Die vierjährige Sieghild starb, weil ihre Eltern ihr nicht genug Insulin
gaben. Das Landgericht Hannover hat das in der Altmärkischen Wische
lebende Paar zu Bewährungsstrafen verurteilt. Die Eltern hatten bei der
Behandlung ihrer Tochter auf obskure alternative Heilmethoden gesetzt.

13.02.2015, 01:31

Hannover/Wische (dpa/bb) l Zu Bewährungsstrafen hat das Landgericht Hannover ein Elternpaar aus der Altmärkischen Wische verurteilt, das seine diabeteskranke Tochter nicht ausreichend mit Insulin versorgt und dadurch den Tod der Vierjährigen verursacht hat (die Volksstimme berichtete). Das Mädchen starb Weihnachten 2009. Der 32-Jährige BaldurB. und seine vier Jahre jüngere Frau Antje Renate B. erhielten am Mittwoch je acht Monate Haft wegen fahrlässiger Tötung. Die Eltern müssen aber nicht ins Gefängnis, weil die Strafen zur Bewährung ausgesetzt wurden.
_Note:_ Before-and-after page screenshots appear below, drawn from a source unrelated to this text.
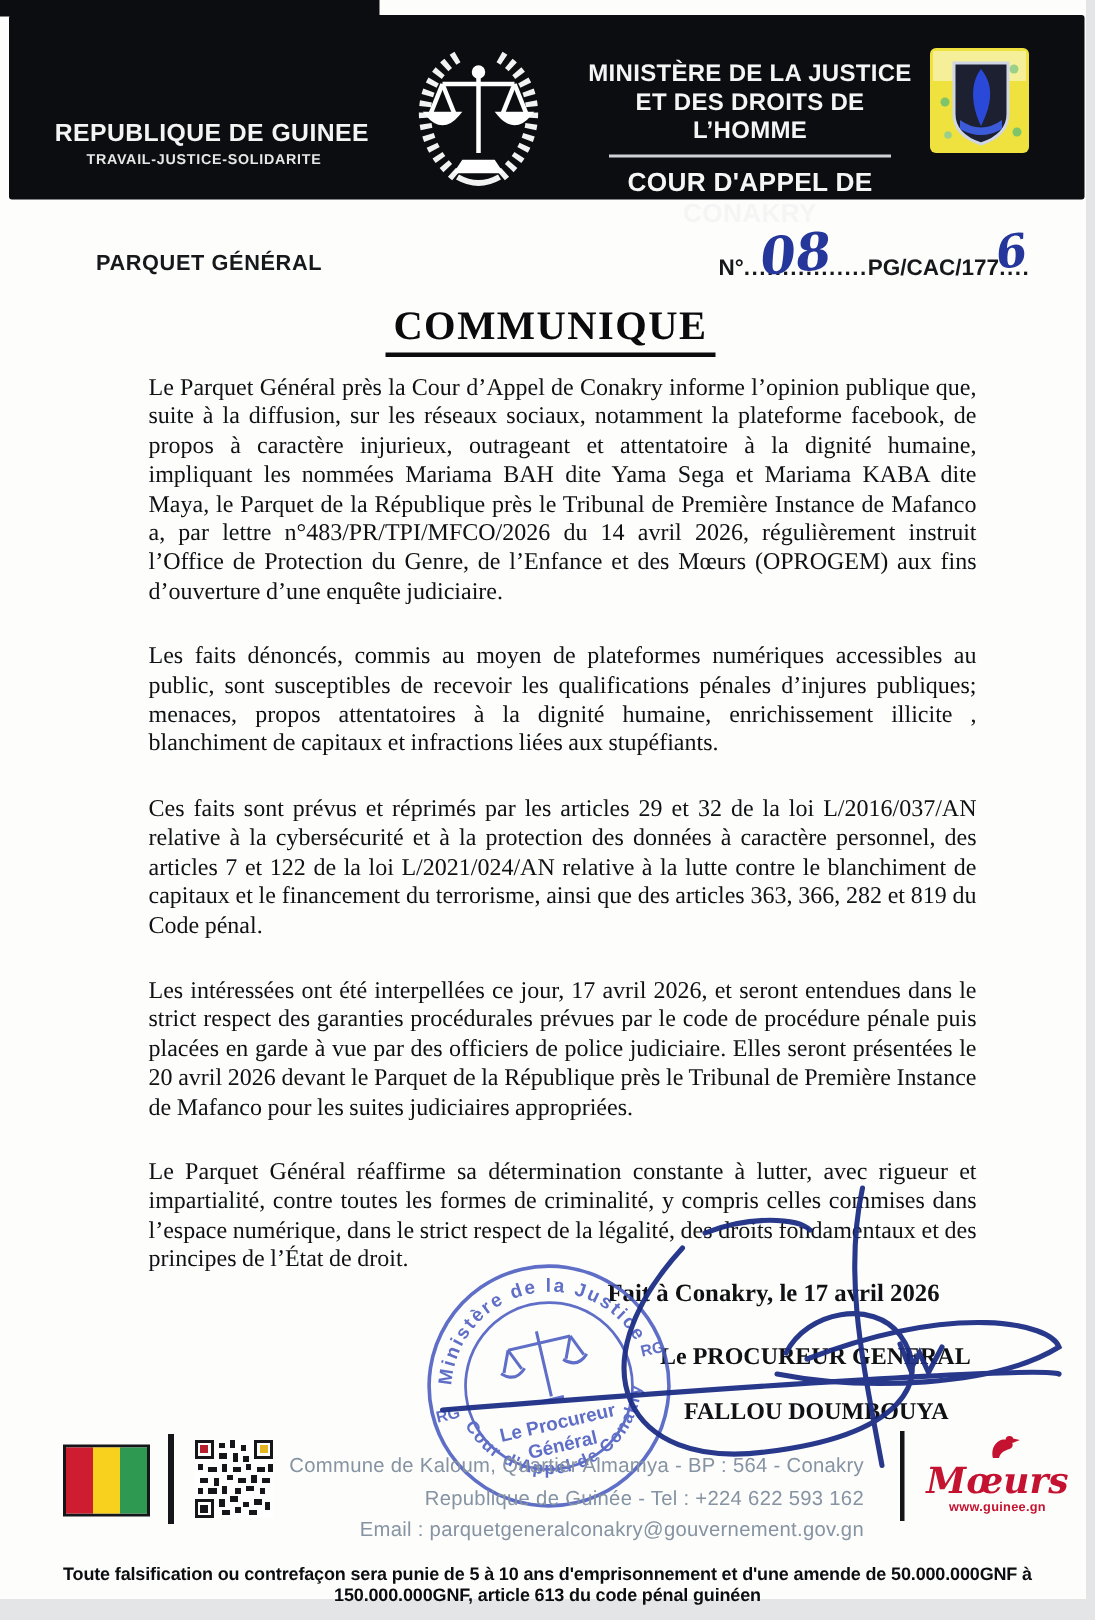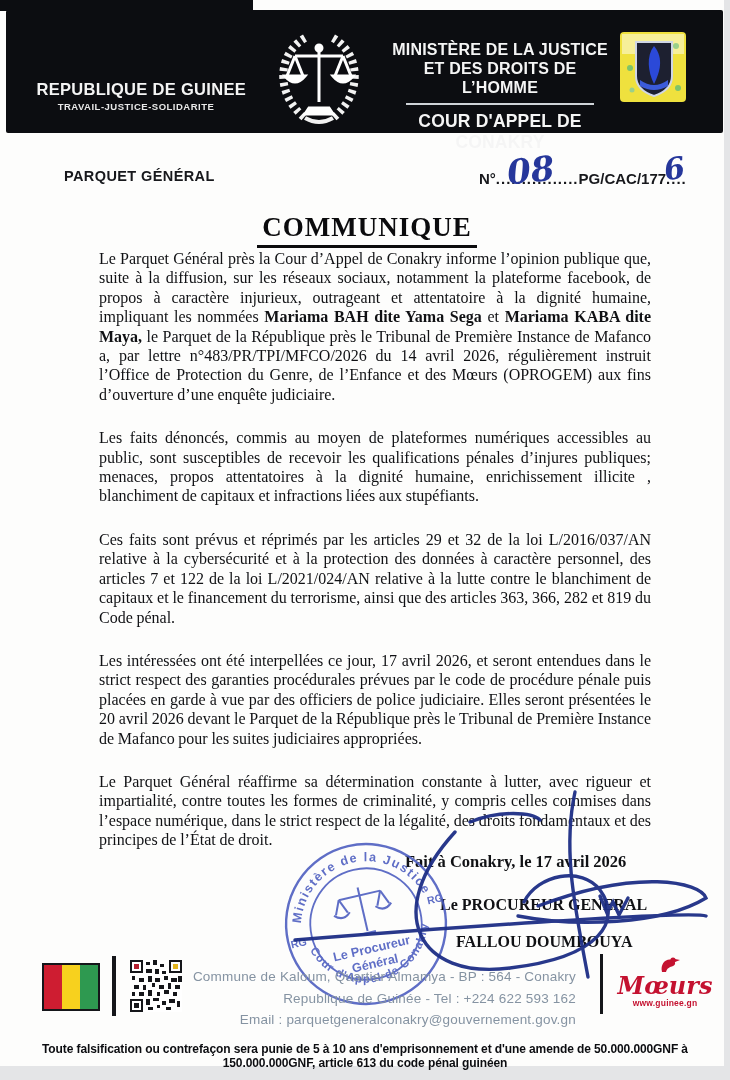--- a/index.html
+++ b/index.html
@@ -25,26 +25,26 @@
   
   .office{left:64px;top:168px;font-weight:700;font-size:14.5px;letter-spacing:.4px;color:#17181c;}
   .refnum{left:479px;top:170px;font-weight:700;font-size:15px;color:#17181c;white-space:nowrap;}
   .refnum .dots{letter-spacing:1px;}
   .hand{color:#26379b;font-family:"DejaVu Serif",serif;font-style:italic;font-weight:700;}
   .hand-08{left:507px;top:150px;font-size:34px;transform:rotate(-6deg);}
   .hand-6{left:664px;top:151px;font-size:30px;transform:rotate(-9deg);}
 
   
   .title-wrap{left:92px;top:202px;width:550px;text-align:center;}
-  .title-wrap span{display:inline-block;font-family:"Liberation Serif","DejaVu Serif",serif;font-weight:700;font-size:27px;letter-spacing:1px;color:#0b0b0d;padding:0 5px 2px;border-bottom:3.5px solid #0b0b0d;margin-top:10px;}
+  .title-wrap span{display:inline-block;font-family:"Liberation Serif","DejaVu Serif",serif;font-weight:700;font-size:27px;letter-spacing:1px;color:#0b0b0d;padding:0 5px 2px;border-bottom:3.5px solid #0b0b0d;}
 
   
   .body{left:99px;top:249px;width:552px;font-family:"Liberation Serif","DejaVu Serif",serif;font-size:16px;line-height:19.4px;color:#101114;text-align:justify;}
   .body p{margin:0 0 24px 0;word-spacing:-.3px;}
-  .body .b{font-weight:700;}
+  .body .b{font-weight:400;}
 
   
   .sig{font-family:"Liberation Serif","DejaVu Serif",serif;font-weight:700;color:#101114;}
   .sig-date{left:405px;top:852px;font-size:16.5px;}
   .sig-role{left:440px;top:896px;font-size:16px;}
   .sig-name{left:456px;top:933px;font-size:16px;}
 
   
   .stamp{left:280px;top:838px;transform:rotate(-13deg);opacity:.88;}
Anhänger der "Neuen Germanischen Medizin"

Die Staatsanwaltschaft hatte dem Paar vorgeworfen, es habe sein Kind vom Insulin entwöhnen wollen und ihm stattdessen Rohkost gegeben. Laut Anklage sollen die Eltern, die zur Tatzeit in Uelzen lebten, die Hormongabe bewusst reduziert haben, weil sie an die Heilsvorstellungen der "Neuen Germanischen Medizin" glaubten. Dahinter steht der mehrfach verurteilte ehemalige Arzt Ryke Geerd Hamer, mit dem die Mutter Kontakt hatte.
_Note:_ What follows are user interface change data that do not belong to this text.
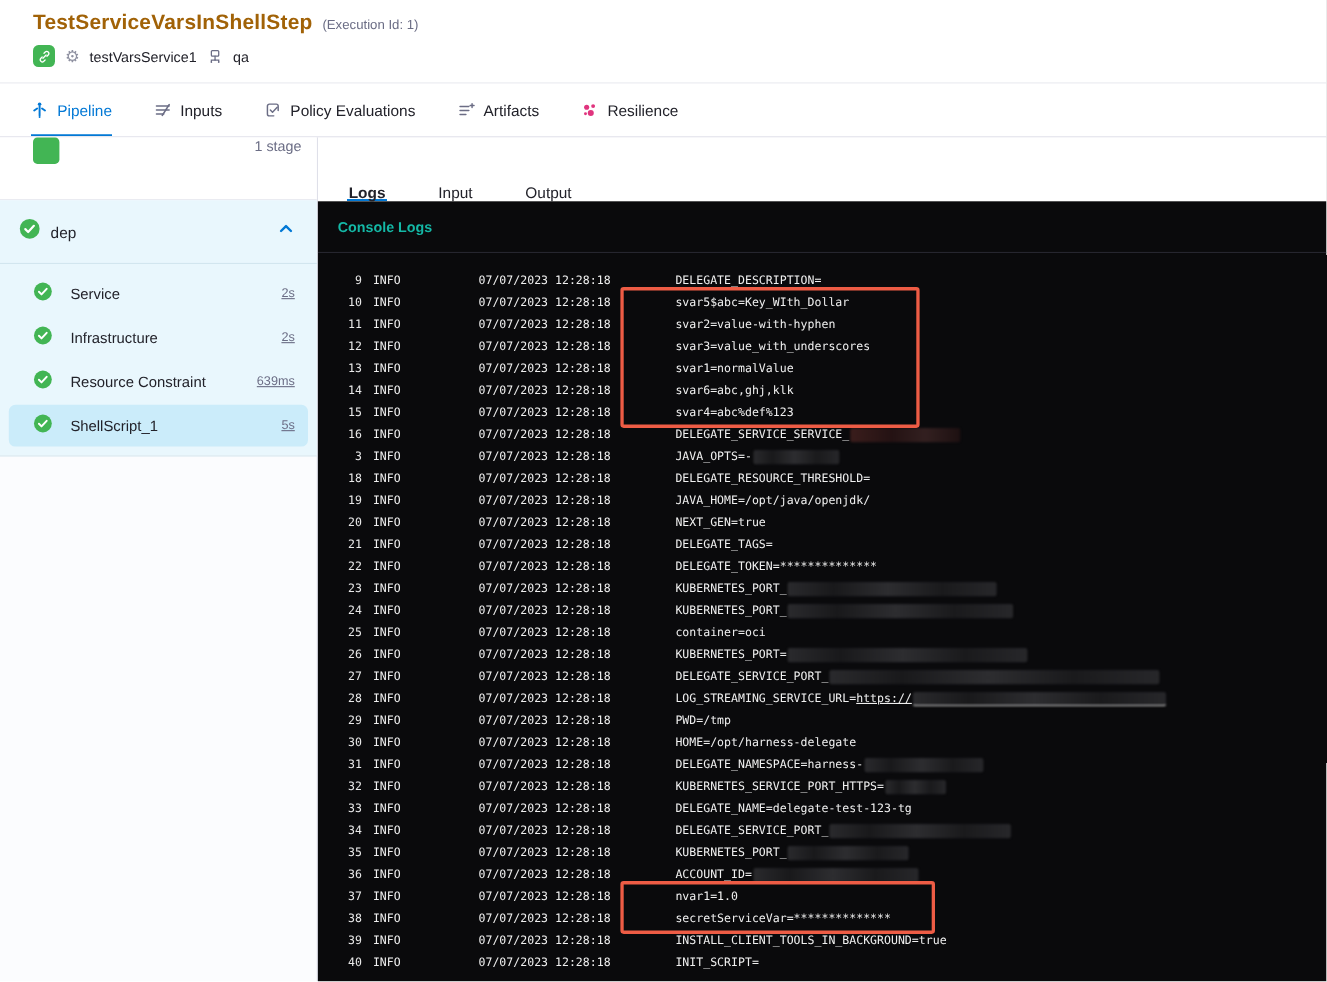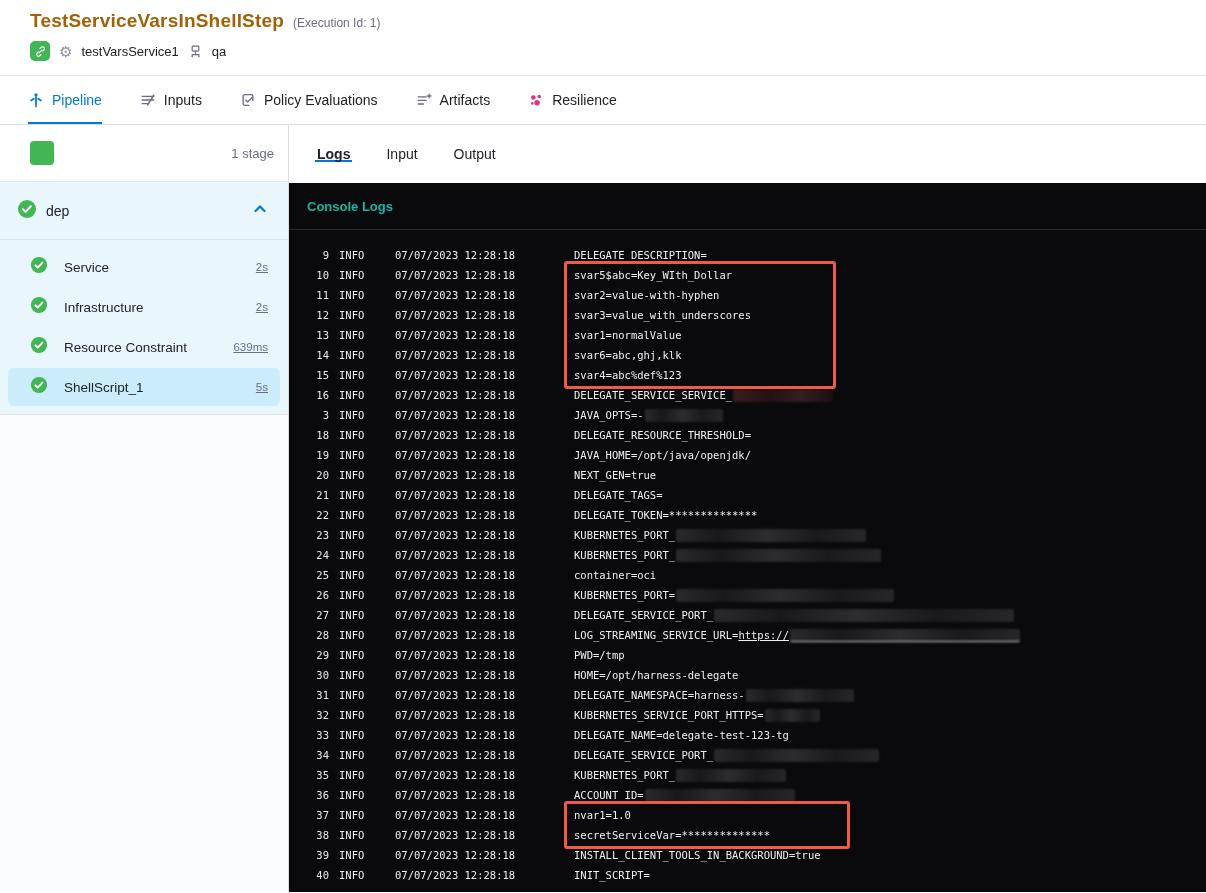--- a/index.html
+++ b/index.html
@@ -20,47 +20,47 @@
 
   
   .tabbar { height:49px; border-bottom:1px solid #d9dae5; display:flex; align-items:stretch; padding-left:28px; gap:38px; background:#fff; }
   .tab { display:flex; align-items:center; gap:8px; font-size:14px; color:#22222a; cursor:pointer; }
   .tab.active { color:#0278d5; font-weight:normal; box-shadow:inset 0 -2px 0 #0278d5; }
   .tab svg { display:block; }
 
   
   .body { display:flex; height:767px; }
   .sidebar { width:289px; min-width:289px; border-right:1px solid #d9dae5; background:#fbfcfe; display:flex; flex-direction:column; }
-  .stage-summary { height:57px; background:#fff; display:flex; align-items:center; justify-content:space-between; padding:0 14px 0 30px; border-bottom:1px solid #e8e9f0; }
+  .stage-summary { height:57px; background:#fff; display:flex; justify-content:space-between; padding:0 14px 0 30px; border-bottom:1px solid #e8e9f0; }
   .stage-square { width:24px; height:24px; border-radius:4px; background:#42b554; cursor:pointer; }
   .stage-count { font-size:13px; color:#6b6d85; }
   .stage-card { background:#e9f7fd; border-bottom:1px solid #dde8ee; padding-bottom:8px; }
   .stage-head { height:58px; display:flex; align-items:center; gap:9px; padding:0 20px 0 17px; cursor:pointer; border-bottom:1px solid #d2e6ef; }
   .stage-name { font-size:14px; color:#22222a; flex:1; }
   .steps { padding:8px 8px 0 8px; display:flex; flex-direction:column; gap:2px; }
   .step { height:38px; display:flex; align-items:center; gap:16px; padding:0 12px 0 22px; border-radius:6px; cursor:pointer; }
   .step.selected { background:#cbecfa; }
   .step-label { flex:1; font-size:13.5px; color:#22222a; }
   .step-duration { font-size:11.5px; color:#6b6d85;text-decoration:underline; }
 
   
   .main { flex:1; display:flex; flex-direction:column; min-width:0; }
-  .console-tabs { height:58px; background:#fff; display:flex; align-items:center; gap:32px; padding-left:26px; }
+  .console-tabs { height:58px; background:#fff; display:flex; align-items:flex-end; gap:44px; padding-left:26px; }
   .ctab { display:flex; align-items:center; font-size:14px; color:#22222a; cursor:pointer; padding:0 2px; }
   .ctab.active { font-weight:bold; box-shadow:inset 0 -2px 0 #0278d5; }
 
   .console { flex:1; background:#0a0a0c; position:relative; overflow:hidden; }
   .console-head { height:47px; display:flex; align-items:center; padding-left:18px; border-bottom:1px solid #26262f; }
   .console-title { font-size:13px; font-weight:bold; color:#14b8a6; }
   .log-scroll { position:relative; padding-top:15px; }
   .log-row { height:20px; display:flex; align-items:center; padding-left:12px; white-space:pre;
              font-family:"DejaVu Sans Mono", monospace; font-size:10.5px; color:#f0f0f0; }
   .ln { width:28px; text-align:right; margin-right:10px; color:#e9e9e9; }
   .lv { width:38px; margin-right:18px; }
-  .ts { width:122px; margin-right:57px; }
+  .ts { width:122px; margin-right:57px;margin-left:40px; }
   .msg { display:flex; align-items:center; }
   .red-block { display:inline-block; height:13px; border-radius:2px; margin-left:1px;
                background:linear-gradient(90deg,#2a2a2d 0%,#19191b 22%,#2d2d30 48%,#1a1a1c 74%,#27272a 100%);
                filter:blur(.8px); }
   .red-block.tint { background:linear-gradient(90deg,#3a1d1c 0%,#241213 38%,#332020 68%,#1d1011 100%); }
   .red-block.u { border-bottom:1px solid #d6d6d6; }
   .lnk { text-decoration:underline; cursor:pointer; }
   .hl-box { position:absolute; left:275px; border:3px solid #ee5c45; border-radius:3px; pointer-events:none; }
 </style>
 </head>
"Dass man von Herrn Hamer nicht viel halten kann, steht außer Frage", sagte der Vorsitzende Richter Wolfgang Rosenbusch. Es gebe aber keine Beweise dafür, dass die Eltern ihr Kind tatsächlich vom Insulin entwöhnen wollten. Der Richter betonte, solange es um das eigene Leben gehe, sei es in Ordnung, alternative Heilmethoden auszuprobieren. "Sie können sich bei einem Kind aber nicht beliebig irrationalen Vorstellungen hingeben", betonte er. "Sie hatten eine Pflicht zum Handeln."

Eltern wuchsen im rechtsextremen Milieu auf

Das Paar habe es versäumt, die Therapie seiner Tochter vernünftig medizinisch begleiten zu lassen. "Aber dass sie liebende Eltern sind, die sich Sorgen gemacht haben, das stellt niemand in Frage", sagte der Richter.
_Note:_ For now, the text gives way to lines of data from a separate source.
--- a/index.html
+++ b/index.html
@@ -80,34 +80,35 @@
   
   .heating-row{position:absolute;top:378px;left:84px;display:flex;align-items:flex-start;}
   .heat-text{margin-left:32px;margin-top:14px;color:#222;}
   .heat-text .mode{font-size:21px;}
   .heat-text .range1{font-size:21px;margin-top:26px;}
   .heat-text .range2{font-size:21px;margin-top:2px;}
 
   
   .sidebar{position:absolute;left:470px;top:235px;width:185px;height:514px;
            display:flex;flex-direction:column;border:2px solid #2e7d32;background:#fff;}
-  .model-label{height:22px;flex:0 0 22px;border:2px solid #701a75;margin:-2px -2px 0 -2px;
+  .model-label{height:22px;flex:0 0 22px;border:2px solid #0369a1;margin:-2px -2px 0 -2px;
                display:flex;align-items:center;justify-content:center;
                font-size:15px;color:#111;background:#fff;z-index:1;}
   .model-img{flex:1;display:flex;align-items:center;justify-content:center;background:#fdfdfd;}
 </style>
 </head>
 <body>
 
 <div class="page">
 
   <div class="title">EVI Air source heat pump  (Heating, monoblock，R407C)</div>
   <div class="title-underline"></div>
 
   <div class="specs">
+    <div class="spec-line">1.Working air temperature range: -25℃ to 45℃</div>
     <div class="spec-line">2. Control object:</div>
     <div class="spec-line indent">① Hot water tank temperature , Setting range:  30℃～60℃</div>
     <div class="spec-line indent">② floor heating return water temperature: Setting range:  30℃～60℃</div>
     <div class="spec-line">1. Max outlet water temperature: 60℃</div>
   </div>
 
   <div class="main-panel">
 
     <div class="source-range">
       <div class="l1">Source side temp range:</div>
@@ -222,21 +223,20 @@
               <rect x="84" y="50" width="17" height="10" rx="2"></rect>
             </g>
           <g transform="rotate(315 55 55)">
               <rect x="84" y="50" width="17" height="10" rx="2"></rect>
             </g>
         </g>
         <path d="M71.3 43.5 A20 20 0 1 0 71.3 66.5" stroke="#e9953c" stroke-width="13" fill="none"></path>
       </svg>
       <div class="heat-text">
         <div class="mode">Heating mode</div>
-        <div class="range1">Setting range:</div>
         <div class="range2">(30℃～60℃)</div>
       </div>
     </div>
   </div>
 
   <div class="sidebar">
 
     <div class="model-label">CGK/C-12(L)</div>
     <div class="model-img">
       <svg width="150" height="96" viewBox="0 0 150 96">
Die Eltern waren im Neonazi-Milieu aufgewachsen, ihre fünf Kinder tragen altdeutsche Namen. Die Mutter wuchs in der vom mittlerweile verstorbenen rechtsextremen Anwalt Jürgen Rieger geleiteten "Artgemeinschaft" auf, der Vater war Mitglied in der 1994 verbotenen "Wiking-Jugend" wie beide vor Gericht aussagten.